** Supplied data follows **
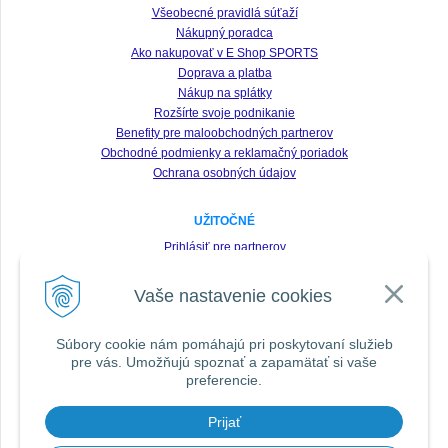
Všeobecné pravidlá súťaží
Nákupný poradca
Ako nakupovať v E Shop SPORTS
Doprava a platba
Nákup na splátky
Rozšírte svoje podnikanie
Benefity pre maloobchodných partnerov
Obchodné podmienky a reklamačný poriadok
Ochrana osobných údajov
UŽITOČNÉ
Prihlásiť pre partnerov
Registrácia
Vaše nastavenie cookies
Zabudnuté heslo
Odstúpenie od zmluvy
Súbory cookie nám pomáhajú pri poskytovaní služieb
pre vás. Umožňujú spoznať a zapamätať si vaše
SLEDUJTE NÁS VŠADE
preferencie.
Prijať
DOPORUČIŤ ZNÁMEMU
** End of Supplied data **
** Supplied data follows **
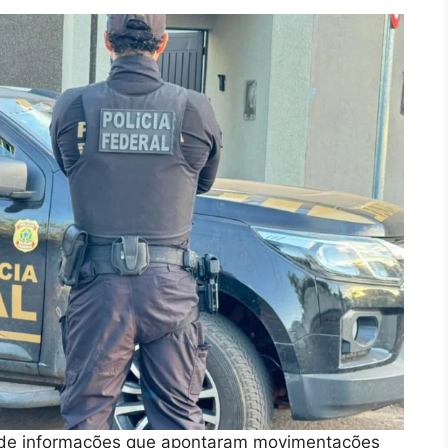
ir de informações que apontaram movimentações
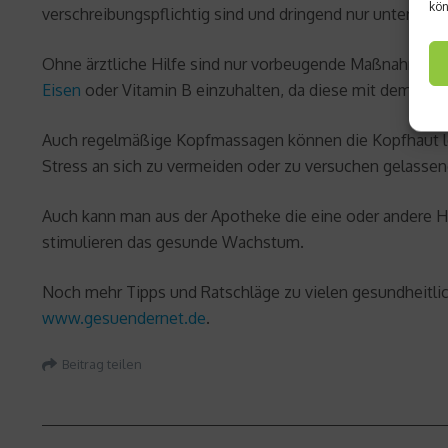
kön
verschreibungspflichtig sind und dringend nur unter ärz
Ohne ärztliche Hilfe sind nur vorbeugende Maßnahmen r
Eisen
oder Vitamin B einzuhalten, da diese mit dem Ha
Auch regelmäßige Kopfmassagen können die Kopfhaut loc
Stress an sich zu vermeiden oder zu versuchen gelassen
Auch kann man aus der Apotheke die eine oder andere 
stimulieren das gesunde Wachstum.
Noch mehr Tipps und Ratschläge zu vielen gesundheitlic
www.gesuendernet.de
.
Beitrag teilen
** End of Supplied data **
* Goal of the exercise: Which lines above run from the one containing "Všeobecné pravidlá súťaží" to the one containing "DOPORUČIŤ ZNÁMEMU"? Give them again exactly, both ends included.

* Result of this exercise:
Všeobecné pravidlá súťaží
Nákupný poradca
Ako nakupovať v E Shop SPORTS
Doprava a platba
Nákup na splátky
Rozšírte svoje podnikanie
Benefity pre maloobchodných partnerov
Obchodné podmienky a reklamačný poriadok
Ochrana osobných údajov
UŽITOČNÉ
Prihlásiť pre partnerov
Registrácia
Vaše nastavenie cookies
Zabudnuté heslo
Odstúpenie od zmluvy
Súbory cookie nám pomáhajú pri poskytovaní služieb
pre vás. Umožňujú spoznať a zapamätať si vaše
SLEDUJTE NÁS VŠADE
preferencie.
Prijať
DOPORUČIŤ ZNÁMEMU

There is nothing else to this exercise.